[Start of Attachment]
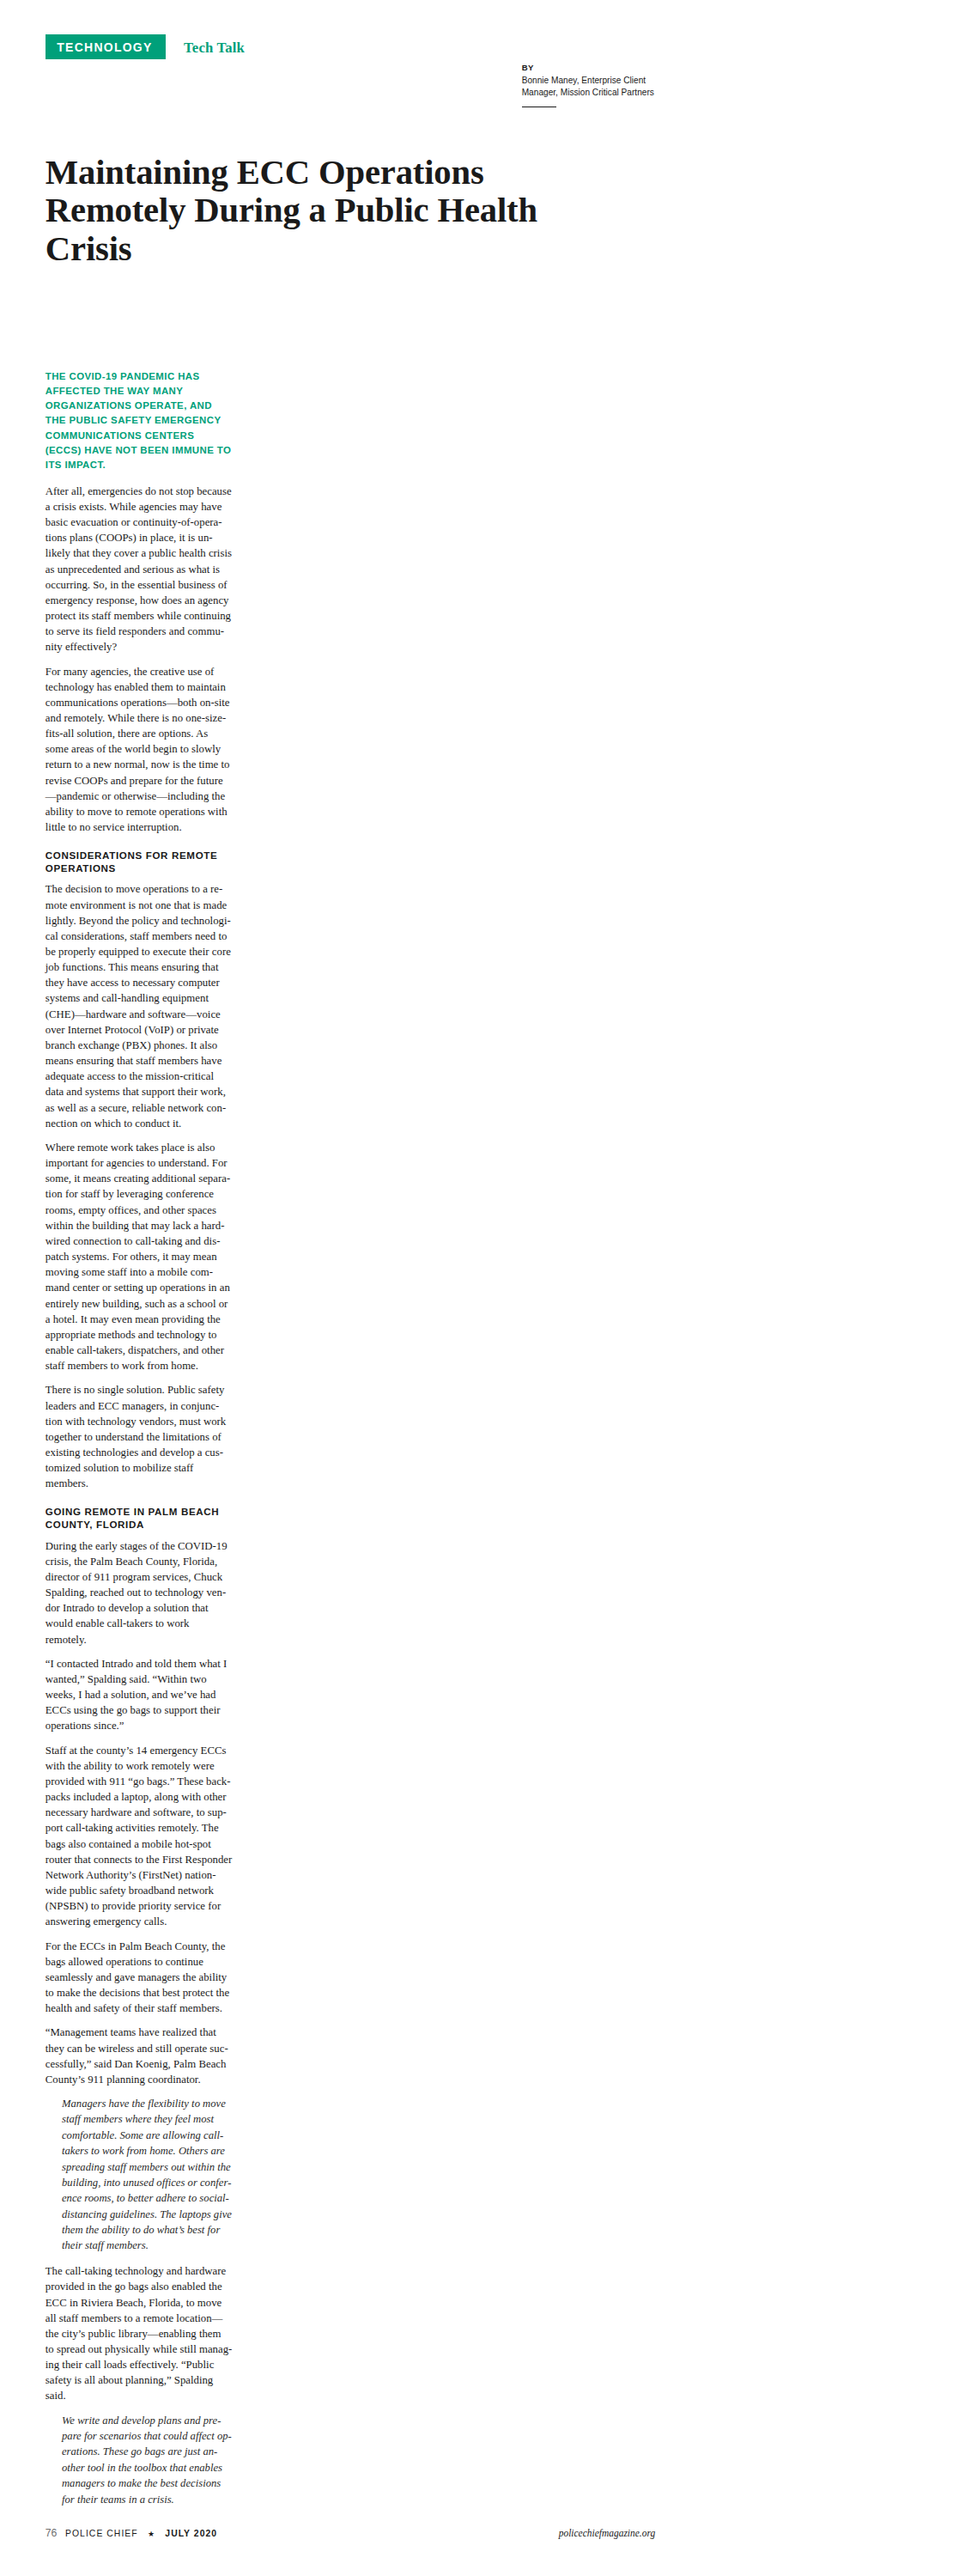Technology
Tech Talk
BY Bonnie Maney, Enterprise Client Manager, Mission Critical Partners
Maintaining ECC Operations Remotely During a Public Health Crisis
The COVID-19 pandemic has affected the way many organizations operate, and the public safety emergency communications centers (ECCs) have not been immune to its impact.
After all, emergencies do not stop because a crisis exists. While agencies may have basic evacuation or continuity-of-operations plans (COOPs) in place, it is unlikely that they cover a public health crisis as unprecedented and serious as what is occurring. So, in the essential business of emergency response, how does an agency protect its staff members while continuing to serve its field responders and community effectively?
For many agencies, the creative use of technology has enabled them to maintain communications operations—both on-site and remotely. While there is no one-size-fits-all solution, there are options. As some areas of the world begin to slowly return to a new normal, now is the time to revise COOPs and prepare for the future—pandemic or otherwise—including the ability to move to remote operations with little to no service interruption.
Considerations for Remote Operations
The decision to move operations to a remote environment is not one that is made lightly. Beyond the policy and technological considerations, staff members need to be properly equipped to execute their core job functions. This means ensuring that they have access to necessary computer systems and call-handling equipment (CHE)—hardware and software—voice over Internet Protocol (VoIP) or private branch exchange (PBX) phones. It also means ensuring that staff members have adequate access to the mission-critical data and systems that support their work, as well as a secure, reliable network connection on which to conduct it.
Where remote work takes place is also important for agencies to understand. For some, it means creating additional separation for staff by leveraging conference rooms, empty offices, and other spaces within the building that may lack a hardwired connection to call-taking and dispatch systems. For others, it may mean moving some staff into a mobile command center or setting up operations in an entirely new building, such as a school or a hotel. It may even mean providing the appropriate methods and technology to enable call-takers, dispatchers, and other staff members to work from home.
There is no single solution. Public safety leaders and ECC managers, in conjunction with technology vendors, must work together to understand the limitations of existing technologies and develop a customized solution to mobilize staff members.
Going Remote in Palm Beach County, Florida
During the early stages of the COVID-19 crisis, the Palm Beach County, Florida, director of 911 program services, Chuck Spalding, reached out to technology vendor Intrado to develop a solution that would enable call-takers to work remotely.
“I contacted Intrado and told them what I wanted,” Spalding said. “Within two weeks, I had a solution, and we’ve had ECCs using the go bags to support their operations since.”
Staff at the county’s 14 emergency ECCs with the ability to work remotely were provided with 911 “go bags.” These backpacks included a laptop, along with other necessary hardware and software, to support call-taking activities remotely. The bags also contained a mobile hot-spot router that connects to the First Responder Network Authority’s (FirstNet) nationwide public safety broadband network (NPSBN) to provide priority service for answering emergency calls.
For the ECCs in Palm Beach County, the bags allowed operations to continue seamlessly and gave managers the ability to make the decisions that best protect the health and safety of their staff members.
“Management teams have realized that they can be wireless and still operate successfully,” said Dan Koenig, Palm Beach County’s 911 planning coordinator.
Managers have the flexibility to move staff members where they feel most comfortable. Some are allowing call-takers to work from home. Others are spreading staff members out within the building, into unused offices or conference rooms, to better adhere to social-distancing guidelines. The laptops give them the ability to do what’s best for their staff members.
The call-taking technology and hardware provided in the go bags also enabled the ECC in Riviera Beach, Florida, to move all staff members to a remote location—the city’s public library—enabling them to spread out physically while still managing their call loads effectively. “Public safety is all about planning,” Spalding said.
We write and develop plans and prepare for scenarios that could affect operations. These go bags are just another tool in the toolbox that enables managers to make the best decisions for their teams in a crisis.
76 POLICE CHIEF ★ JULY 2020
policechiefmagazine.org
[End of Attachment]
[WHAT THE TASK ASKS] Take the lines above from the one containing "During the early" to the one containing "For the ECCs" and retype them exactly, both ends included, with nothing added.

[SOLUTION TO THIS TASK]
During the early stages of the COVID-19 crisis, the Palm Beach County, Florida, director of 911 program services, Chuck Spalding, reached out to technology vendor Intrado to develop a solution that would enable call-takers to work remotely.
“I contacted Intrado and told them what I wanted,” Spalding said. “Within two weeks, I had a solution, and we’ve had ECCs using the go bags to support their operations since.”
Staff at the county’s 14 emergency ECCs with the ability to work remotely were provided with 911 “go bags.” These backpacks included a laptop, along with other necessary hardware and software, to support call-taking activities remotely. The bags also contained a mobile hot-spot router that connects to the First Responder Network Authority’s (FirstNet) nationwide public safety broadband network (NPSBN) to provide priority service for answering emergency calls.
For the ECCs in Palm Beach County, the bags allowed operations to continue seamlessly and gave managers the ability to make the decisions that best protect the health and safety of their staff members.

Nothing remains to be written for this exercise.